It’s always good when a long weekend in the country involves enough spare time to hit a few local breweries.
After our visit to Dorset earlier this year courtesy of holidaycottages.co.uk I returned with a decent haul of beers from the county, including a set from a new (to me) brewery, 8 Arch.
8 Arch Brewing is based in Wimborne, Dorset and is named for the local landmark of Julian’s Bridge which crosses the River Stour with an unusually long span of 8 arches. Like many small breweries, they’re tucked away on a fairly nondescript industrial estate but they’re well worth seeking out.
Bowstring is a 3.8% session bitter.

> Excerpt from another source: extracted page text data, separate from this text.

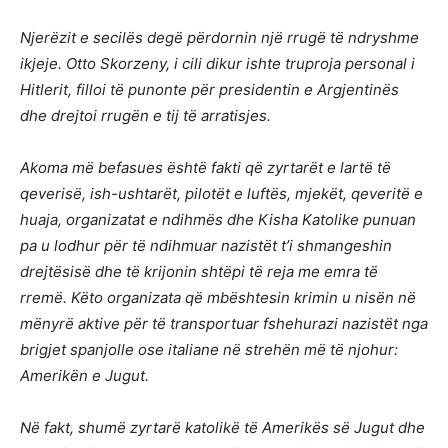
Njerëzit e secilës degë përdornin një rrugë të ndryshme
ikjeje. Otto Skorzeny, i cili dikur ishte truproja personal i
Hitlerit, filloi të punonte për presidentin e Argjentinës
dhe drejtoi rrugën e tij të arratisjes.
Akoma më befasues është fakti që zyrtarët e lartë të
qeverisë, ish-ushtarët, pilotët e luftës, mjekët, qeveritë e
huaja, organizatat e ndihmës dhe Kisha Katolike punuan
pa u lodhur për të ndihmuar nazistët t’i shmangeshin
drejtësisë dhe të krijonin shtëpi të reja me emra të
rremë. Këto organizata që mbështesin krimin u nisën në
mënyrë aktive për të transportuar fshehurazi nazistët nga
brigjet spanjolle ose italiane në strehën më të njohur:
Amerikën e Jugut.
Në fakt, shumë zyrtarë katolikë të Amerikës së Jugut dhe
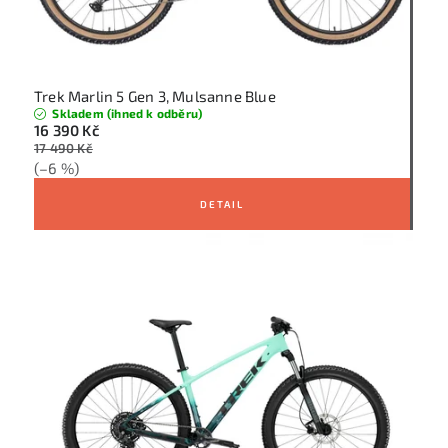
Trek Marlin 5 Gen 3, Mulsanne Blue
Skladem (ihned k odběru)
16 390 Kč
17 490 Kč
(–6 %)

It’s a perfect looking copper ale, with a deep, loose textured head.
The aroma is earthy, full of traditional English hops and a nice backdrop of biscuity malt.
In the mouth there are blackcurrant fruit flavours, with a deep bitterness and a little honey sweetness to balance it out. Nothing too wild and crazy, but it’s a very tasty best bitter.

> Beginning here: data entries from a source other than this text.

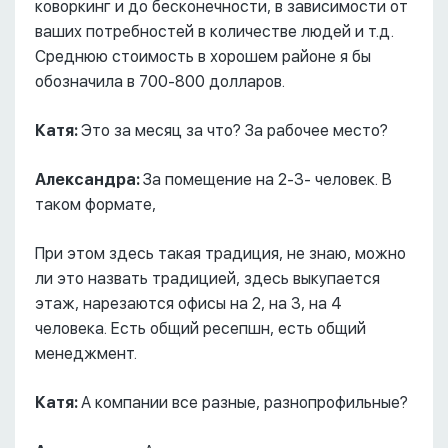
коворкинг и до бесконечности, в зависимости от
ваших потребностей в количестве людей и т.д.
Среднюю стоимость в хорошем районе я бы
обозначила в 700-800 долларов.
Катя:
Это за месяц за что? За рабочее место?
Александра:
За помещение на 2-3- человек. В
таком формате,
При этом здесь такая традиция, не знаю, можно
ли это назвать традицией, здесь выкупается
этаж, нарезаются офисы на 2, на 3, на 4
человека. Есть общий ресепшн, есть общий
менеджмент.
Катя:
А компании все разные, разнопрофильные?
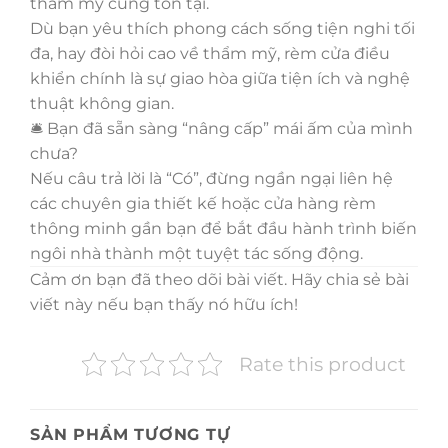
thẩm mỹ cùng tồn tại.
Dù bạn yêu thích phong cách sống tiện nghi tối
đa, hay đòi hỏi cao về thẩm mỹ, rèm cửa điều
khiển chính là sự giao hòa giữa tiện ích và nghệ
thuật không gian.
🛎 Bạn đã sẵn sàng “nâng cấp” mái ấm của mình
chưa?
Nếu câu trả lời là “Có”, đừng ngần ngại liên hệ
các chuyên gia thiết kế hoặc cửa hàng rèm
thông minh gần bạn để bắt đầu hành trình biến
ngôi nhà thành một tuyệt tác sống động.
Cảm ơn bạn đã theo dõi bài viết. Hãy chia sẻ bài
viết này nếu bạn thấy nó hữu ích!
Rate this product
SẢN PHẨM TƯƠNG TỰ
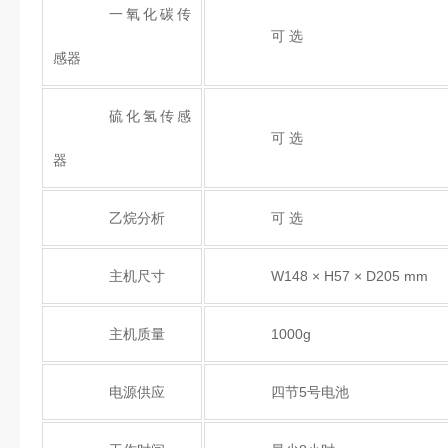
一氧化碳传
可 选
感器
硫化氢传感
可 选
器
乙烷分析
可 选
主机尺寸
W148 × H57 × D205 mm
主机质量
1000g
电源供应
四节5号电池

Parabolic is a 4.5% pale ale. It’s a golden ale with a nice bright white head.
The aroma is wonderfully hoppy – floral notes with lots of tropical fruit in there too.
In the mouth it starts out sugar sweet on the tongue, but this is quickly countered with a deeply bitter hop kick. It’s almost too bitter but just manages to stay on the tasty side of the line. Overall, a very nicely crafted hop heavy pale ale.

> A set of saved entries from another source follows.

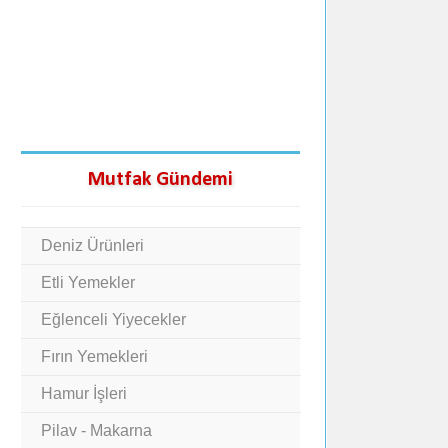
Mutfak Gündemi
Deniz Ürünleri
Etli Yemekler
Eğlenceli Yiyecekler
Fırın Yemekleri
Hamur İşleri
Pilav - Makarna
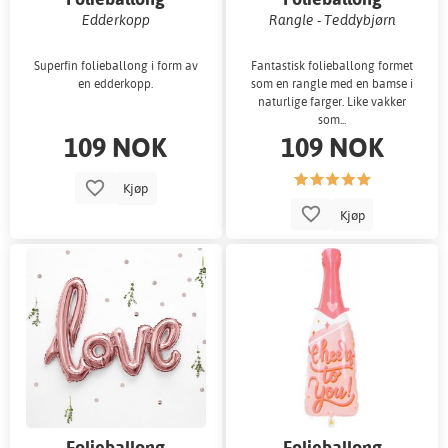
Edderkopp
Rangle - Teddybjørn
Superfin folieballong i form av
Fantastisk folieballong formet
en edderkopp.
som en rangle med en bamse i
naturlige farger. Like vakker
som...
109 NOK
109 NOK
Kjøp
Kjøp
Folieballong
Folieballong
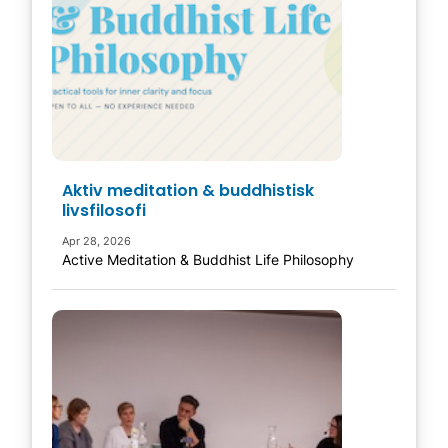
Aktiv meditation & buddhistisk
livsfilosofi
Apr 28, 2026
Active Meditation & Buddhist Life Philosophy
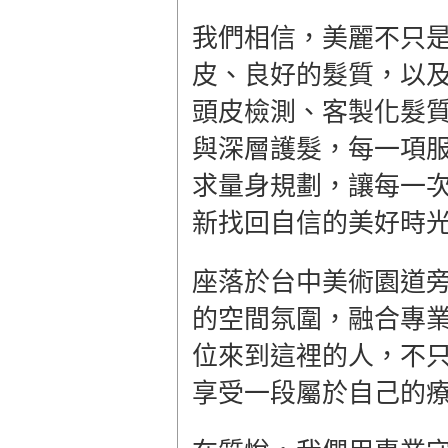
我們相信，美麗不只
皮、良好的髮質，以
頭皮檢測、客製化髮
與深層護髮，每一項
求量身規劃，讓每一
新找回自信的美好時
座落於台中美術園道
的空間氛圍，融合專
位來到這裡的人，不
享受一段屬於自己的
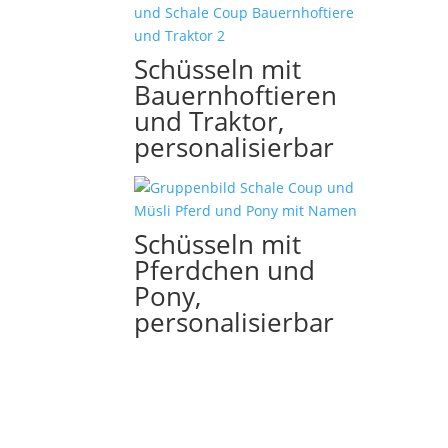
Schüsseln mit
Bauernhoftieren
und Traktor,
personalisierbar
Schüsseln mit
Pferdchen und
Pony,
personalisierbar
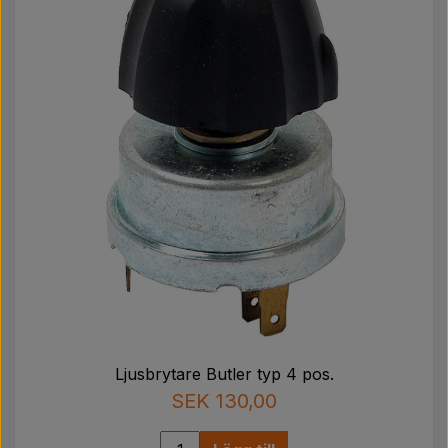
Ljusbrytare Butler typ 4 pos.
SEK 130,00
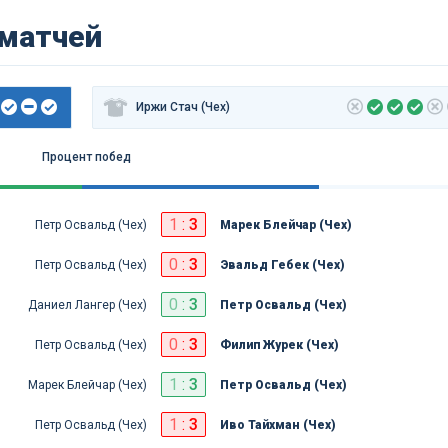
 матчей
Иржи Стач (Чех)
Процент побед
1
:
3
Петр Освальд (Чех)
Марек Блейчар (Чех)
0
:
3
Петр Освальд (Чех)
Эвальд Гебек (Чех)
0
:
3
Даниел Лангер (Чех)
Петр Освальд (Чех)
0
:
3
Петр Освальд (Чех)
Филип Журек (Чех)
1
:
3
Марек Блейчар (Чех)
Петр Освальд (Чех)
1
:
3
Петр Освальд (Чех)
Иво Тайхман (Чех)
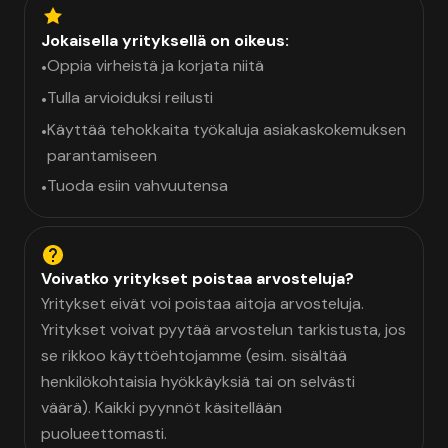
Jokaisella yrityksellä on oikeus:
Oppia virheistä ja korjata niitä
•
Tulla arvioiduksi reilusti
•
Käyttää tehokkaita työkaluja asiakaskokemuksen
•
parantamiseen
Tuoda esiin vahvuutensa
•
Voivatko yritykset poistaa arvosteluja?
Yritykset eivät voi poistaa aitoja arvosteluja.
Yritykset voivat pyytää arvostelun tarkistusta, jos
se rikkoo käyttöehtojamme (esim. sisältää
henkilökohtaisia hyökkäyksiä tai on selvästi
väärä). Kaikki pyynnöt käsitellään
puolueettomasti.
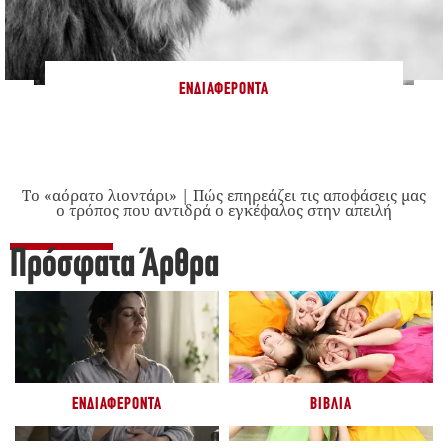
ΕΝΔΙΑΦΈΡΟΝΤΑ
Το «αόρατο λιοντάρι» | Πώς επηρεάζει τις αποφάσεις μας
ο τρόπος που αντιδρά ο εγκέφαλος στην απειλή
Πρόσφατα Άρθρα
ΕΝΔΙΑΦΈΡΟΝΤΑ
ΒΙΒΛΊΑ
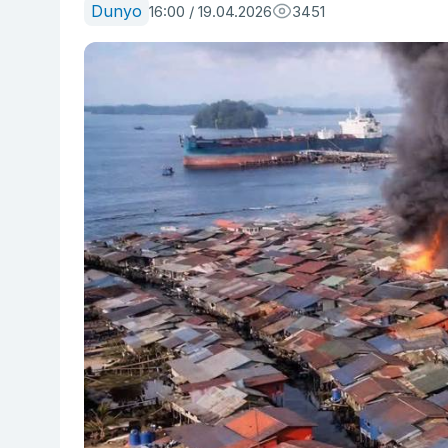
Dunyo
16:00 / 19.04.2026
3451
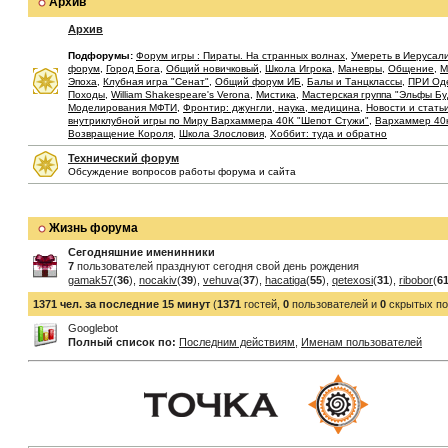
Архив
Архив
Подфорумы:
Форум игры : Пираты. На странных волнах
,
Умереть в Иерусал
форум
,
Город Бога
,
Общий новичковый
,
Школа Игрока
,
Маневры
,
Общение
,
М
Эпоха
,
Клубная игра "Сенат"
,
Общий форум ИБ
,
Балы и Танцклассы
,
ПРИ Од
Походы
,
William Shakespeare's Verona
,
Мистика
,
Мастерская группа "Эльфы Б
Моделирования МФТИ
,
Фронтир: джунгли, наука, медицина
,
Новости и стать
внутриклубной игры по Миру Вархаммера 40К "Шепот Стужи"
,
Вархаммер 40
Возвращение Короля
,
Школа Злословия
,
Хоббит: туда и обратно
Технический форум
Обсуждение вопросов работы форума и сайта
Жизнь форума
Сегодняшние именинники
7
пользователей празднуют сегодня свой день рождения
gamak57
(
36
),
nocakiv
(
39
),
vehuva
(
37
),
hacatiga
(
55
),
qetexosi
(
31
),
ribobor
(
6
1371 чел. за последние 15 минут
(
1371
гостей,
0
пользователей и
0
скрытых по
Googlebot
Полный список по:
Последним действиям
,
Именам пользователей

Quarterback is a 4.8% Porter. It’s a blackish brown ale with a deep, but short lived, open textured tan head.
The aroma is pretty much full of toasted malt, almost to the point of burnt.
In the mouth, there’s a surprisingly light body – light but in no way watery. There’s a tiny touch of sugar at the very start, quickly and delicately balanced by a soft, slightly burnt bitterness. In the background is a hint of blackcurrants, but not much else in the way of fruit.
Light, easy drinking and tasty, but is it perhaps too light for a porter?
Corbel is a 5.5% India pale ale. It’s a golden ale with a thin, fine bubbled head.
The aroma is wonderfully hoppy – floral and full of tart citrus fruit, with a belt of passion fruit lurking below that.
In the mouth it’s rich and sweet, with passion fruit and a sticky sugar syrup that is slowly – very slowly – countered with a deep, resinous hoppy bitterness.
Delightfully balanced, it doesn’t pack quite the punch of the best IPA but it comes wonderfully close. As my tasting notes say – Yum!
Overall it’s a decent collection of beers, covering both the traditional and the more ‘crafty’ side of beer. Definitely one to seek out when you find yourself in that part of the country.